**Task objective**
Copy out the passage on Shap Long Reservoir word for word, from "Shap Long Reservoir" up to and including "in the 1970s.".
START Extract to read
Irrigation reservoir in New Territories, Hong Kong

Shap Long Reservoir (also known as Chi Ma Wan Reservoir or Shap Long Irrigation Reservoir), built in 1955, is a reservoir located in Chi Ma Wan Peninsula and Lantau South Country Park in Chi Ma Wan, Lantau Island, Hong Kong. The Chi Ma Wan Country Trail and the Chi Ma Wan Mountain Bike Trail pass through the reservoir. The reservoir used to be the main water source for the residents of Cheung Chau, Peng Chau and Hei Ling Chau in the Islands District before being converted into an irrigation reservoir in the 1970s.
END Extract to read
START Dataset
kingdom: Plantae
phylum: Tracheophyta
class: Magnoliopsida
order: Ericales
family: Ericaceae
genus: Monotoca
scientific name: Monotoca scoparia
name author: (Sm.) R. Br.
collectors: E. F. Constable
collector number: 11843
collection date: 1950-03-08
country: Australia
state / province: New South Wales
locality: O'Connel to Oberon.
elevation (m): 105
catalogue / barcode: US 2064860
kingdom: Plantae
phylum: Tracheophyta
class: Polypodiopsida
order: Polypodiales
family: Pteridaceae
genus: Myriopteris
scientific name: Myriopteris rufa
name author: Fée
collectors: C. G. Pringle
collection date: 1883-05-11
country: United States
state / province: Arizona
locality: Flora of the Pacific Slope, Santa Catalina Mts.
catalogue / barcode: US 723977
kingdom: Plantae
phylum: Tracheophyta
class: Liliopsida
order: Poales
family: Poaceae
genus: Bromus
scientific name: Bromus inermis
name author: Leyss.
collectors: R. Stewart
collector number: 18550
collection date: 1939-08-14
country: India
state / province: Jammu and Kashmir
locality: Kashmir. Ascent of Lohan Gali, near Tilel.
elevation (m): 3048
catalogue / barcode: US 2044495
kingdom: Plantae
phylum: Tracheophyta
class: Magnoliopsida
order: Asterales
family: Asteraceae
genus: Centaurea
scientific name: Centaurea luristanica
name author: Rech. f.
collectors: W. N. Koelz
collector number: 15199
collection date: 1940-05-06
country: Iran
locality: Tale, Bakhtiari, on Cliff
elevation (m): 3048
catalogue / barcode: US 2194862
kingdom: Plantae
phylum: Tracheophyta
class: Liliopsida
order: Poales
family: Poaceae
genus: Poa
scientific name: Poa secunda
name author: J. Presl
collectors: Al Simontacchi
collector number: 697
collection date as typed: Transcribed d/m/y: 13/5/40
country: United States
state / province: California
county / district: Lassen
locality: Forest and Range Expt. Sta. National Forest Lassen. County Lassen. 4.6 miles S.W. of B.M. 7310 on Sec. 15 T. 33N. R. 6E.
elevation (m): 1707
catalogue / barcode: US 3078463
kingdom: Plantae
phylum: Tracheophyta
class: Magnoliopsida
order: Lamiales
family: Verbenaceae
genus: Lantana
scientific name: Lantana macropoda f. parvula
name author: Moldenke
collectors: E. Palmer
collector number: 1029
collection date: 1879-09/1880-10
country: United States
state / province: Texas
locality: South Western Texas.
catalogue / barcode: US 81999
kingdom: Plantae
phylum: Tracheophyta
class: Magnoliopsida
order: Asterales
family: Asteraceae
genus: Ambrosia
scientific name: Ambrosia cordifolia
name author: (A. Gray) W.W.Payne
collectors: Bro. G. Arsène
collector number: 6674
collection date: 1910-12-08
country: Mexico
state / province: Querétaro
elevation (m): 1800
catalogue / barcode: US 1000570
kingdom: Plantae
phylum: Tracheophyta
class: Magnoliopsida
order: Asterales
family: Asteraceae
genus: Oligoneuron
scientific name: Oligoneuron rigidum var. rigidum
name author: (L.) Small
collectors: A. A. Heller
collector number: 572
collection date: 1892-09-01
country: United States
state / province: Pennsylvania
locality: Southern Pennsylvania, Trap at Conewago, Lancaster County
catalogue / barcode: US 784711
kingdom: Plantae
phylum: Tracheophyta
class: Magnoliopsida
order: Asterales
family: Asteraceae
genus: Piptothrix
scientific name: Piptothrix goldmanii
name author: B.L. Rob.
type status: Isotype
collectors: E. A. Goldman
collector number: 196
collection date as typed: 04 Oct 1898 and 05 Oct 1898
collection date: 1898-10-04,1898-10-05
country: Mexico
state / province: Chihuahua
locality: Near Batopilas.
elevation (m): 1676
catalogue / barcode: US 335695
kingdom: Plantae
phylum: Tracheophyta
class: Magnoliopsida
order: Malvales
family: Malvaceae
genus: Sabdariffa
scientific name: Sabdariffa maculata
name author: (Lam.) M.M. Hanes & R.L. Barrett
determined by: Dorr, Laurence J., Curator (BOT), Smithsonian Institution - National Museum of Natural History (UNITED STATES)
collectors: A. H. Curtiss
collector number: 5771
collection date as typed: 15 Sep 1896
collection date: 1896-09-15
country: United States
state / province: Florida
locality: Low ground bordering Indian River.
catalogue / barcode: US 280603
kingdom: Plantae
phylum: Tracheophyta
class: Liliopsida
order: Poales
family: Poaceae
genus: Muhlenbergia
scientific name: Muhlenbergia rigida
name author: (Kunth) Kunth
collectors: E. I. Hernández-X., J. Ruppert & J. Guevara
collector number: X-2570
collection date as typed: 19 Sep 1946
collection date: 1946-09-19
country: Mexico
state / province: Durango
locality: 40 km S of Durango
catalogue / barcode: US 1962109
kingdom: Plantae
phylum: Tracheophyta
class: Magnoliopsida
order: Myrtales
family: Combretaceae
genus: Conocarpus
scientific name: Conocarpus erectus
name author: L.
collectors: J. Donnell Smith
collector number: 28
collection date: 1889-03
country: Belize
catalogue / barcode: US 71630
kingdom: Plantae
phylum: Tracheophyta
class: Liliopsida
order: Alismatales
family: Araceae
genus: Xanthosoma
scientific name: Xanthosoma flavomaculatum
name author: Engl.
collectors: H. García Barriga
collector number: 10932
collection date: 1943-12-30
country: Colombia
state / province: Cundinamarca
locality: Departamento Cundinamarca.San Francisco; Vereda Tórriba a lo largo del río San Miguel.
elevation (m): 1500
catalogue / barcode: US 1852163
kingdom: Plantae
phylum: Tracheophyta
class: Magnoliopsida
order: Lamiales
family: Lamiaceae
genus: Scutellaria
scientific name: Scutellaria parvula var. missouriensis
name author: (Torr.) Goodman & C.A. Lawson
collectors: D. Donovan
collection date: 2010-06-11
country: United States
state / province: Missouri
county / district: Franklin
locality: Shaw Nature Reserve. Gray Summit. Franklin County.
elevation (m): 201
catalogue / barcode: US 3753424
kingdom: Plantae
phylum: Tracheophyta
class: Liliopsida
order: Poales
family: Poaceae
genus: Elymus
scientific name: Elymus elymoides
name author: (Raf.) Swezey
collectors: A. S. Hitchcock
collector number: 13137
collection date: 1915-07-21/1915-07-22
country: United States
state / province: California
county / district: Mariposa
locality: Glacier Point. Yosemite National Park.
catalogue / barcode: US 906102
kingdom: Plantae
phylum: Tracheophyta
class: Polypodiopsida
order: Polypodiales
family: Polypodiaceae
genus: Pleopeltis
END Dataset
**Answer box**
Shap Long Reservoir (also known as Chi Ma Wan Reservoir or Shap Long Irrigation Reservoir), built in 1955, is a reservoir located in Chi Ma Wan Peninsula and Lantau South Country Park in Chi Ma Wan, Lantau Island, Hong Kong. The Chi Ma Wan Country Trail and the Chi Ma Wan Mountain Bike Trail pass through the reservoir. The reservoir used to be the main water source for the residents of Cheung Chau, Peng Chau and Hei Ling Chau in the Islands District before being converted into an irrigation reservoir in the 1970s.